2. Bypassing the captcha by clicking 'next' *looks* like it would be valid and you can fill out content on future pages, but when you get to the end, you're told to: 'Correct the errors highlighted.'
Not much help to a #ScreenReader user.
3. Terms and conditions are on-click, not bogstandard checkboxes, so you're not always sure whether it's checked or not checked.
4. The country select was not a standard combo/list box, but a weird spin control that didn't at all play nicely.

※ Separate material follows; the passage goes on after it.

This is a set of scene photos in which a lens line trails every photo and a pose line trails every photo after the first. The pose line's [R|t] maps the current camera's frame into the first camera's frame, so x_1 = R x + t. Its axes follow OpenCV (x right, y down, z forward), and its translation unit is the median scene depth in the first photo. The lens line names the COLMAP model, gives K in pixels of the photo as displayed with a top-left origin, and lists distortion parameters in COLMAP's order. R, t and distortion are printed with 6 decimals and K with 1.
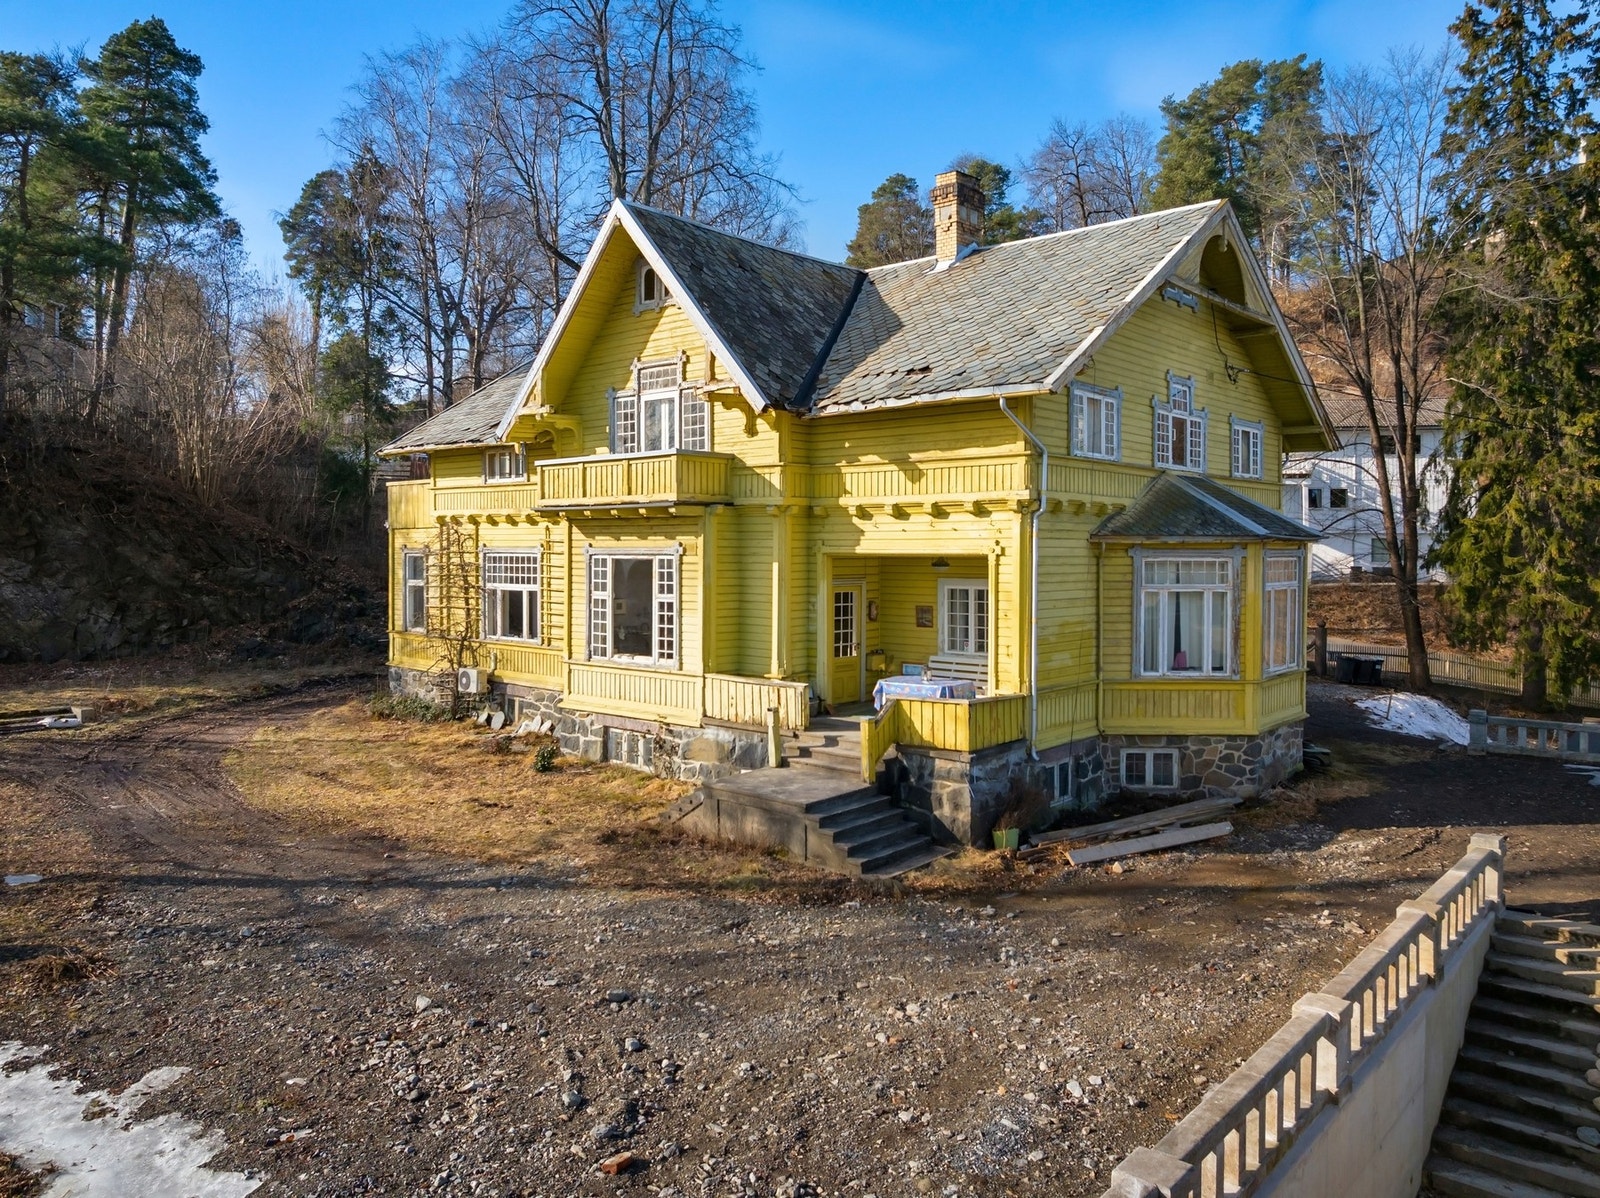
lens RADIAL K [[1123.1, 0, 816.8], [0, 1123.1, 588.6], [0, 0, 1]] dist [-0.041604, -0.011724]
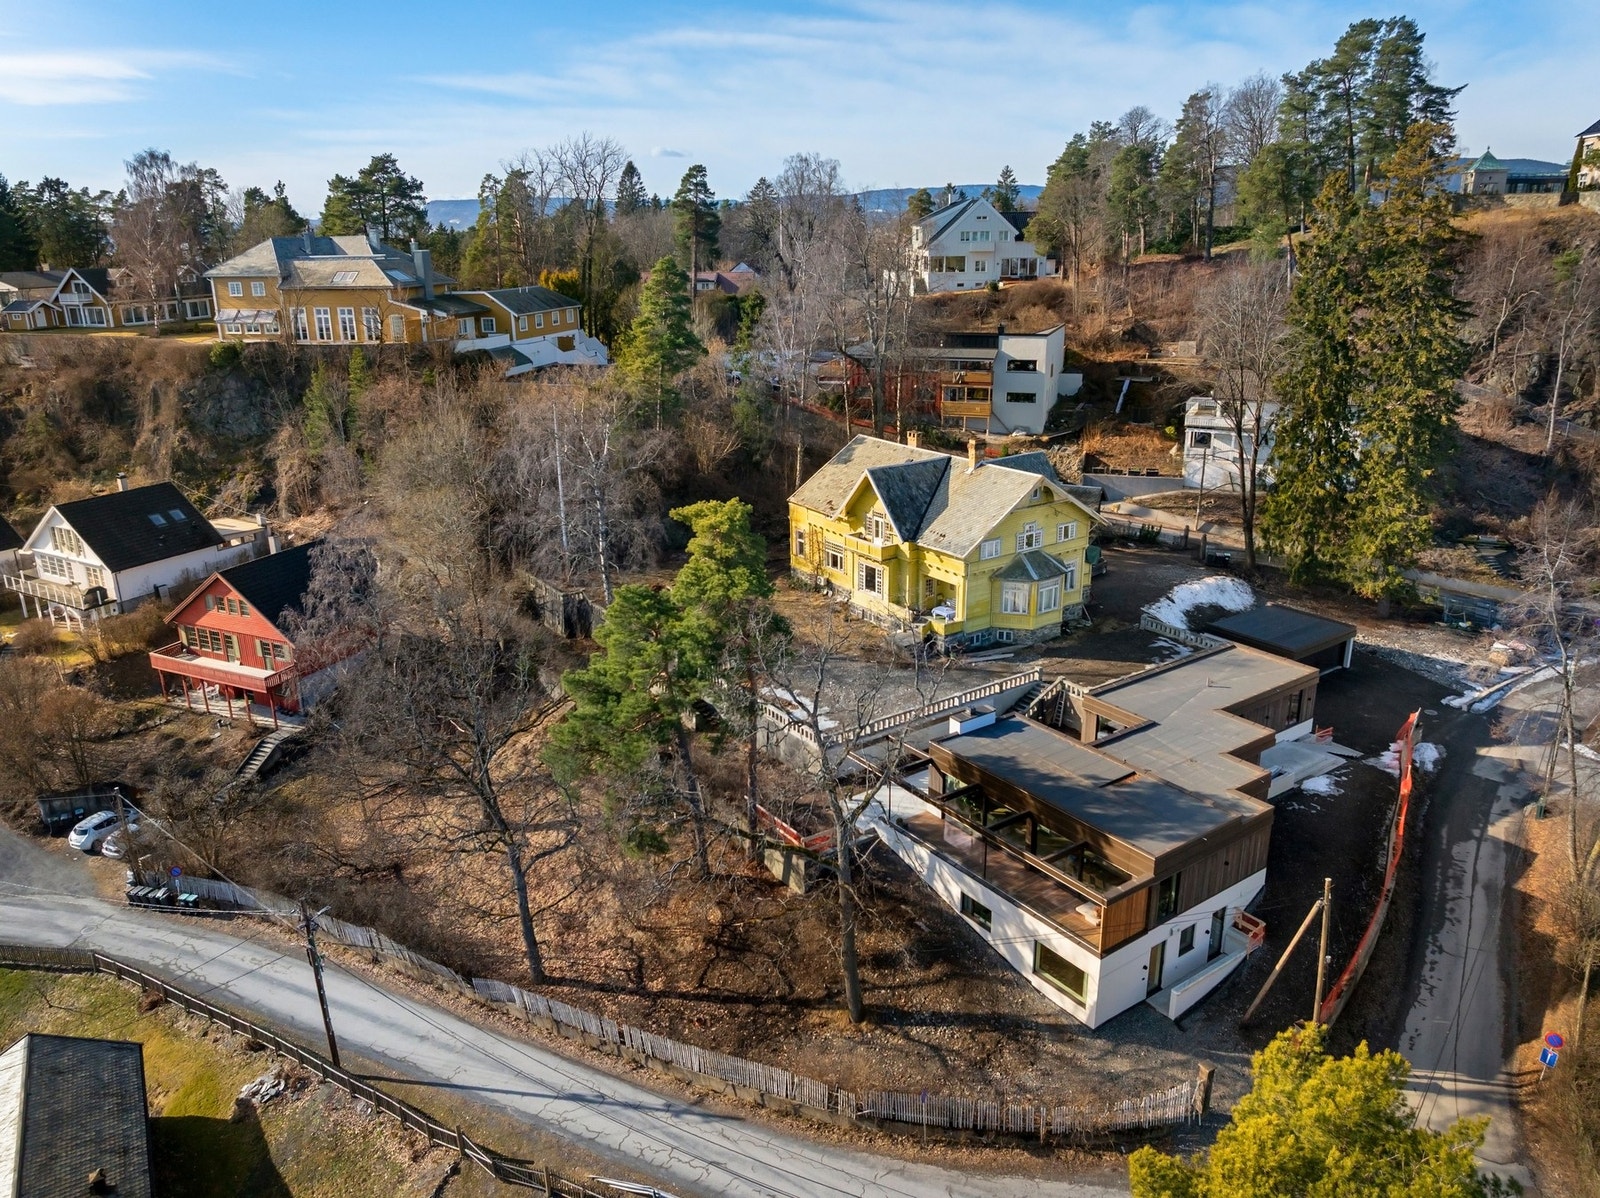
lens RADIAL K [[1123.1, 0, 798.2], [0, 1123.1, 593.7], [0, 0, 1]] dist [-0.041604, -0.011724]
pose [[0.966988, 0.060517, -0.247533, 0.536567], [0.010763, 0.960824, 0.276950, -0.996839], [0.254596, -0.270471, 0.928454, -2.561174]]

It's one of those days and it isn't even Thursday...

Tamas G reshared this.

in reply to Andre Louis

There is no excuse for those bits of text that act like check boxes. Make it what it is, a bloody check box. Surely it's less effort in the HTML or java script to do that. Every time I have to hand something in on moodle, I have to do this with the turnitin box because oh no, it was too much effort to make it a check box like the moodle one is.
in reply to destructatron

@destructatron There's some weirdness going on with checkboxes and CSS, multiple sighted frontend people have told me how ugly they look and how hard they are to style. There are very few screen reader users and a lot of sighted users. Most companies would rather have no blind customers than have a super ugly UI.
in reply to Andre Louis

Hi Andrew,
I understand you are experiencing problems when using our website with a magnifying glass. In this case I would kindly suggest you to use a bigger magnifying glass.